What ought to be done to improve Indian indentured Caribbean historiography?

This is my final column on indentured immigration to Guyana. I do hope my write-ups on the topic over the preceding months have been informative and inspiring to readers. My larger hope is that the various symposiums planned during early March on addressing 100 years of indentured emancipation as well as how Indians have evolved since this time will be well-supported, well-attended and beneficial to Guyanese society at a time when ethnic divisiveness is at the deepest.

I am pleased to announce that there have been some determinations or new developing trends in Indian indentured historiography in the Caribbean. Most notable is a peasant rebellion and resistance discourse against plantation power and dominance, which has essentially analysed indenture from the position of the labourers or from a non-elite perspective. This is an achievement we should be proud of since it underscores the urge of regaining the reins of our history.

The general argument of the developing historiographical trends is that while Indians were abused by their overlords, they also used various forms of resistance techniques to improve their lives. They possessed the adaptive and adaxial capacity to deal with the throes of indenture, to speak back to the power holders of indenture, to look out for their unfortunate brothers and sisters of indenture, and to plan a better life beyond the institutionalisation of indenture.

Likewise, Devi Hardeen argues that there are significant studies on the Black Atlantic, White Atlantic, and other Atlantic Studies but practically nothing on the Brown Atlantic, or brown people from India in the Caribbean. Hardeen asks for more macro-level analyses of Indian indenture. Do I agree? Absolutely! But when this will happen appears to be, in my judgment, an exercise in waiting.

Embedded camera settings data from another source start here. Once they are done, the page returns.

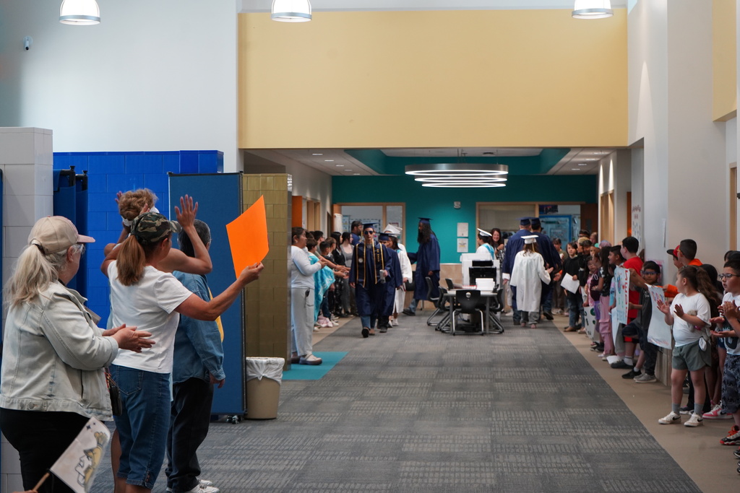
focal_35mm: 70
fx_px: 1439
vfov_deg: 19.5
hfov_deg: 28.8
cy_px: 246
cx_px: 370
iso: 2000
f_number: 5.6
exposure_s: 1/160
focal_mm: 70
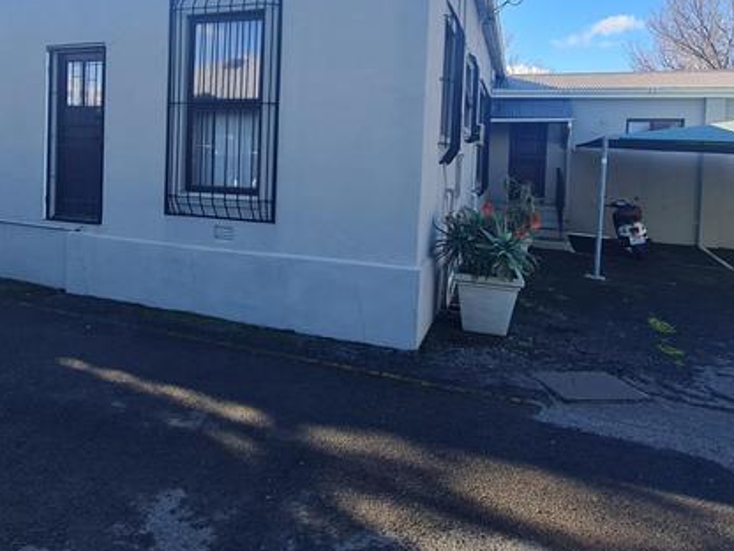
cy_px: 175
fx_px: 530
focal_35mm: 25
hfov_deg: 69.0
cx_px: 309
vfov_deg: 53.6
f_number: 2.2
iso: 50
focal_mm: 1.74
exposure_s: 1/512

While the above new approaches are encouraging, the study of Indian indenture in the Caribbean must be supported by scholars and institutions in the field. One priority should be to tackle the problems of insularity and inconsistency not only within the discipline but also among writers of indentureship. The lack of comparative analyses of indenture, a concept common to other disciplines, should also be addressed. The spirit of community and cooperation in the study of indenture should be preferred rather than the preference for insular objectives.

Academic institutions within the Caribbean, especially in Guyana, Trinidad, and Suriname with large Indian populations, must go beyond their current support and participation in the study of indenture. More young individuals should be encouraged through promotion, advisement, and financial assistance to study indenture. They should be encouraged to take field trips to various plantations as well as gravesites in these countries to reconstruct memories of indenture rather than relying solely on archival records. To be fair, the University of the West Indies in Trinidad, and to a lesser extent, the University of Suriname, has made some significant strides in the study of indenture under the leadership of most well-learned scholars in the field. The same cannot be said of the University of Guyana where the study of indenture has practically ceased.

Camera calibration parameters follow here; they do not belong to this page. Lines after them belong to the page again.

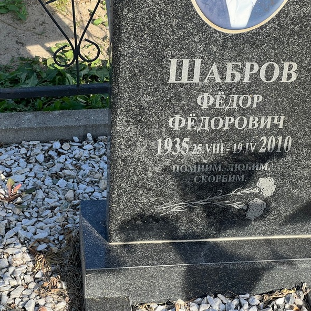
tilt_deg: -34.1
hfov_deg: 18.8
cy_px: 156
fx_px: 935
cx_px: 199
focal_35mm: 92
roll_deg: -0.8
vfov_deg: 18.9
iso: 32
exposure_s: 1/244
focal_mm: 9
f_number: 2.8
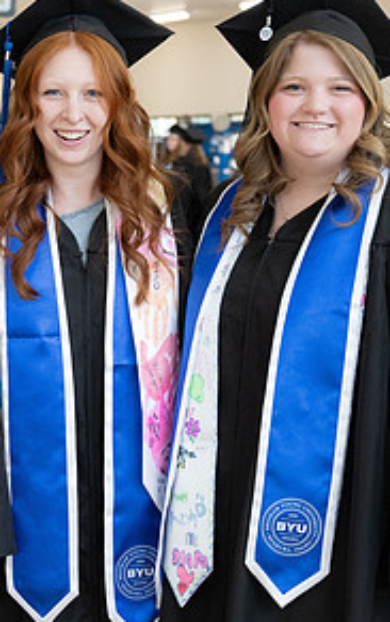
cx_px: -4
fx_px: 1680
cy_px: 264
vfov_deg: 21.0
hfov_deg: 13.1
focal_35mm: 99
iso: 1250
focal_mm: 43
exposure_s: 1/200
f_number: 4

I argue that a revised and forward-looking programme for the study of Indian indenture can only be practical when actions match declared intentions and when policies match realities. So in this regard, a journal on indenture should be developed to go beyond the current scattered attention given to indenture in a few journals. Few individuals would argue against the thought that a journal of indenture based in the Caribbean would likely resolve the problems of indentured studies dispersed in various journals around the globe, which has become a nightmare for researchers and doctoral students to access even in the age of globalisation. Additionally, a clear focus of the journal will potentially relieve the burden of journal editors to reject submissions of articles on indenture on the basis that they are unsuitable for their journals. Moreover, it might also reduce the disappointment among writers on indenture who are unable to find a suitable place for their work.

By any measurement, until there is a journal for indenture studies in the Caribbean, the field of indenture studies will most likely remain loose and uncoordinated, searching for a home. But more importantly, a journal of indenture studies will serve as a platform for rigorous debates, international engagement, openness, the introduction of new modes and models of thoughts and ideas, among other things. It might attract financial assistance through various international agencies and advertisements, which in turn can be used to set up an indenture fund for emerging students and scholars in the field. Of course, all of what has been discussed so far will not materialise without financial support. There must be first and foremost a radical approach of investigating what happened to the unclaimed remittances submitted to the colonial banks by deceased Indians during indenture. Retraction from this prerogative would reveal a shameful display, particularly from the perspective of our deceased ancestors, how little we have achieved and how far we still have to go. So far, the silence on this matter is frightening. These funds, if reclaimed, should be used wisely to study indentured servitude in the Caribbean, and hopefully, iron out some of the deficiencies in Indian indentured historiography.